QUOTE (Jack Flesher @ Aug 1 2009, 06:33 PM)

FWIW, Lloyd recommends a 2-drive R-0 scratch as a MINIMUM. He runs a 4-drive RAID-0 with a thin outer partition as dedicated scratch just like I do...
Yes you can R-0 the scratch volumes and R-0/1 the data volumes right from OSX if you want, all using the same 4 drives with appropriate partitions. You partition each drive to the first outer partition at say 30G and call it Fast-1, Fast-2, 3, 4. Then name the inner partitions Large-1, Large-2, 3, 4. Now drag Fast 1, 2, 3 and 4 into a R-0 volume and name it "Scratch". Next drag Large-1 and 2 into a R-0 volume and call it DATA, then drag Large-3 and 4 into a different R-0 volume and call it DATA mirror, now drag both DATA volumes into a new R-1 array. You set.
If you want R-5 you need a card or third party RAID software, but nowadays drives are so cheap enough that RAID 0-1 is pretty darn cost-effective not to mention efficient.
Cheers,
Thanks Jack,
I need data protection more than performance. Since I travel with my tower, so just I can't add another box of stuff to it. (can't afford any more stuff either)
Here' what I've got to work with. MacPro with 9 GB RAM.
Drive Bay 1- Stock 250 GB
Drive Bay 2 & 3- 500GB Western Digital Caviars
Drive Bay 4- 750GB Western Digital Caviar
I was considering:
Drive #1 has just the Operating System on it.

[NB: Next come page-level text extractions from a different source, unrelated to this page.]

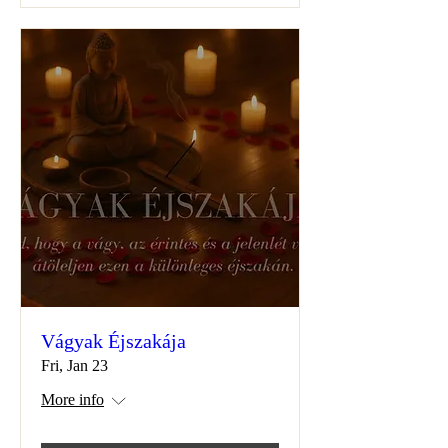
Vágyak Éjszakája
Fri, Jan 23
More info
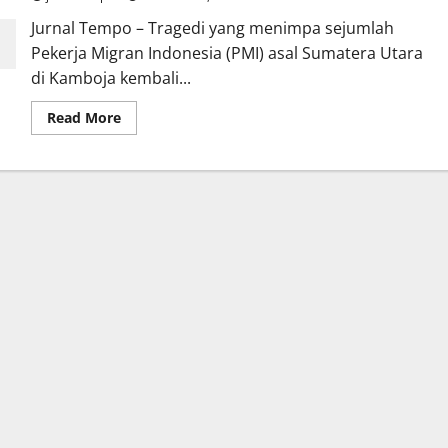
Jurnal Tempo – Tragedi yang menimpa sejumlah
Pekerja Migran Indonesia (PMI) asal Sumatera Utara
di Kamboja kembali...
Read
Read More
more
about
PMI
Sumatera
Utara
Jadi
Korban
Penipuan
di
Kamboja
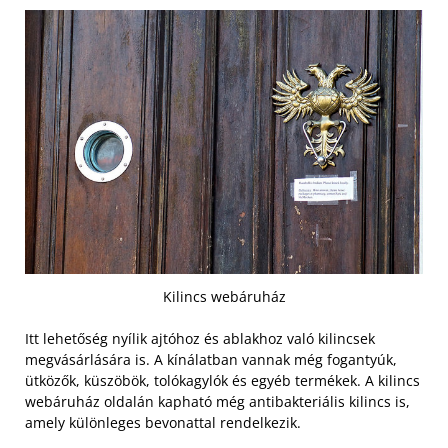
Kilincs webáruház
Itt lehetőség nyílik ajtóhoz és ablakhoz való kilincsek
megvásárlására is. A kínálatban vannak még fogantyúk,
ütközők, küszöbök, tolókagylók és egyéb termékek. A kilincs
webáruház oldalán kapható még antibakteriális kilincs is,
amely különleges bevonattal rendelkezik.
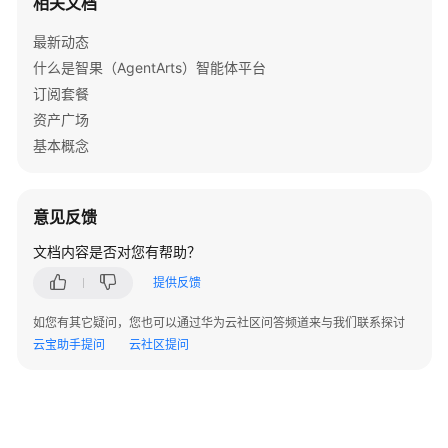
相关文档
过
API
最新动态
调
什么是智果（AgentArts）智能体平台
用
订阅套餐
单
智
资产广场
能
基本概念
体
应
用
意见反馈
管
文档内容是否对您有帮助？
理
提供反馈
应
用
如您有其它疑问，您也可以通过华为云社区问答频道来与我们联系探讨
云宝助手提问
云社区提问
开
发
工
作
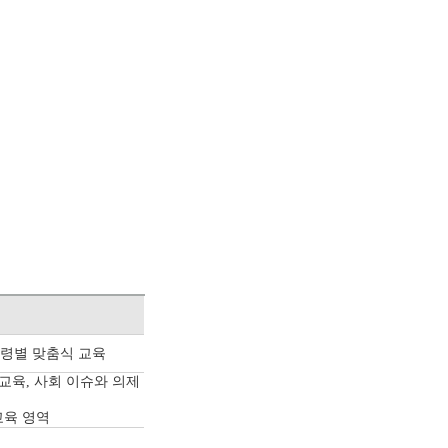
령별 맞춤식 교육
 교육,
사회 이슈와 의제
교육 영역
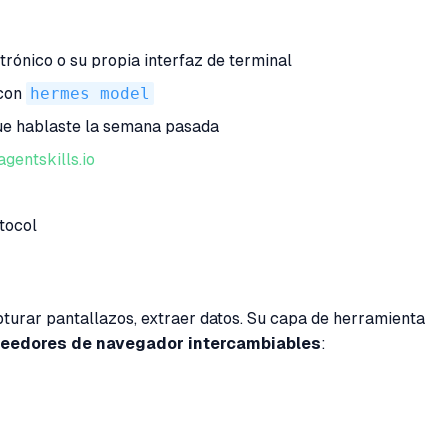
trónico o su propia interfaz de terminal
 con
hermes model
que hablaste la semana pasada
agentskills.io
tocol
turar pantallazos, extraer datos. Su capa de herramienta
veedores de navegador intercambiables
:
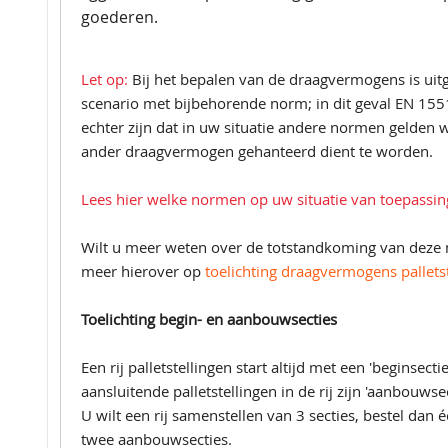
goederen.
Let op:
Bij het bepalen van de draagvermogens is uit
scenario met bijbehorende norm; in dit geval EN 155
echter zijn dat in uw situatie andere normen gelden
ander draagvermogen gehanteerd dient te worden.
Lees hier welke normen op uw situatie van toepassing
Wilt u meer weten over de totstandkoming van deze
meer hierover op
toelichting draagvermogens pallets
Toelichting begin- en aanbouwsecties
Een rij palletstellingen start altijd met een 'beginsectie'
aansluitende palletstellingen in de rij zijn 'aanbouwse
U wilt een rij samenstellen van 3 secties, bestel dan 
twee aanbouwsecties.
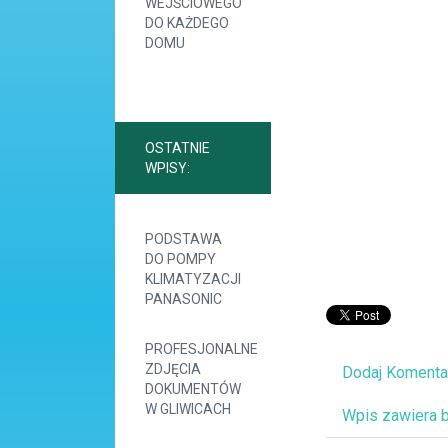
WEJŚCIOWEGO
DO KAŻDEGO
DOMU
OSTATNIE
WPISY:
PODSTAWA
DO POMPY
KLIMATYZACJI
PANASONIC
PROFESJONALNE
ZDJĘCIA
Dodaj Komenta
DOKUMENTÓW
W GLIWICACH
Wpis zawiera 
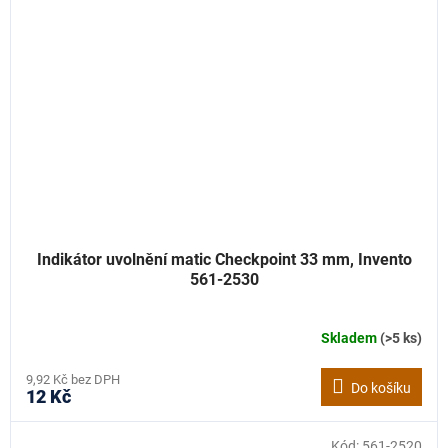
Indikátor uvolnění matic Checkpoint 33 mm, Invento
561-2530
Skladem
(>5 ks)
9,92 Kč bez DPH
Do košíku
12 Kč
Kód:
561-2520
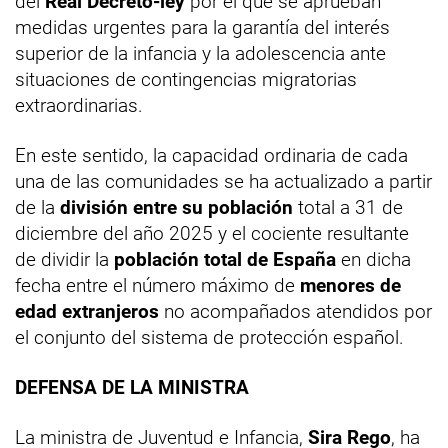
del
Real Decreto-ley
por el que se aprueban
medidas urgentes para la garantía del interés
superior de la infancia y la adolescencia ante
situaciones de contingencias migratorias
extraordinarias.
En este sentido, la capacidad ordinaria de cada
una de las comunidades se ha actualizado a partir
de la
división entre su población
total a 31 de
diciembre del año 2025 y el cociente resultante
de dividir la
población total de España
en dicha
fecha entre el número máximo de
menores de
edad extranjeros
no acompañados atendidos por
el conjunto del sistema de protección español.
DEFENSA DE LA MINISTRA
La ministra de Juventud e Infancia,
Sira Rego
, ha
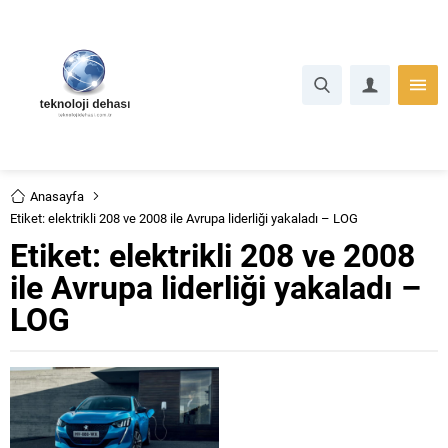
Anasayfa
Etiket: elektrikli 208 ve 2008 ile Avrupa liderliği yakaladı – LOG
Etiket:
elektrikli 208 ve 2008
ile Avrupa liderliği yakaladı –
LOG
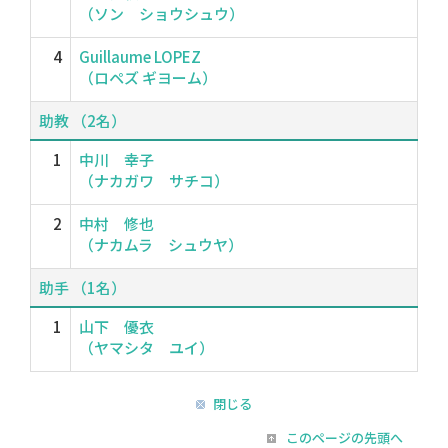
（ソン ショウシュウ）
4
Guillaume LOPEZ
（ロペズ ギヨーム）
助教 （2名）
1
中川 幸子
（ナカガワ サチコ）
2
中村 修也
（ナカムラ シュウヤ）
助手 （1名）
1
山下 優衣
（ヤマシタ ユイ）
閉じる
このページの先頭へ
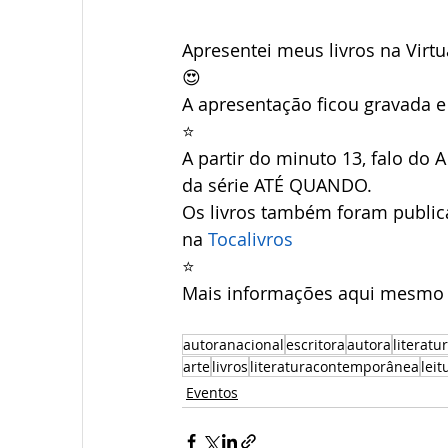
Apresentei meus livros na Virtua
😍
A apresentação ficou gravada e
⭐
A partir do minuto 13, falo do
da série ATÉ QUANDO.
Os livros também foram public
na 
Tocalivros
⭐
Mais informações aqui mesmo si
autoranacional
escritora
autora
literatu
arte
livros
literaturacontemporânea
leit
Eventos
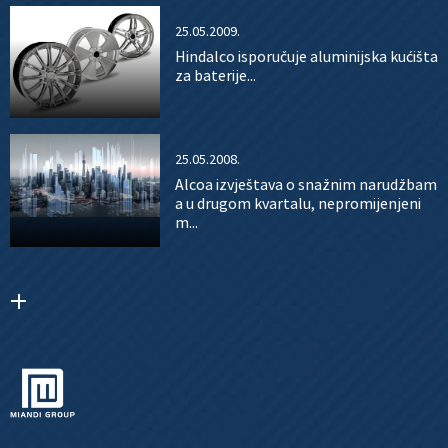
25.05.2009.
Hindalco isporučuje aluminijska kućišta
za baterije...
25.05.2008.
Alcoa izvještava o snažnim narudžbam
a u drugom kvartalu, nepromijenjeni
m...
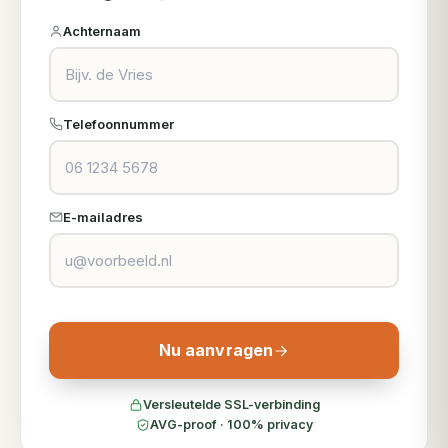
Achternaam
Telefoonnummer
E-mailadres
Nu aanvragen
Versleutelde SSL-verbinding
AVG-proof · 100% privacy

Drives #2 & #3- Data as RAID 1
Drive #4- Scratch on an 64GB outer partition/Temporary Data Storage in the 400GB middle partition/Bootable Clone of drive #1 on 250GB inner partition.
OR
Drive #1 has just the Operating System on it.
Drives #2 & 3- Scratch on 64GB outer partition Data on 400GB inner partition, Scratch as RAID 0, Data as RAID 1
Drive #4- Temporary Data Storage on 500GB outer partition/Bootable Clone of drive #1 on 250GB inner partition.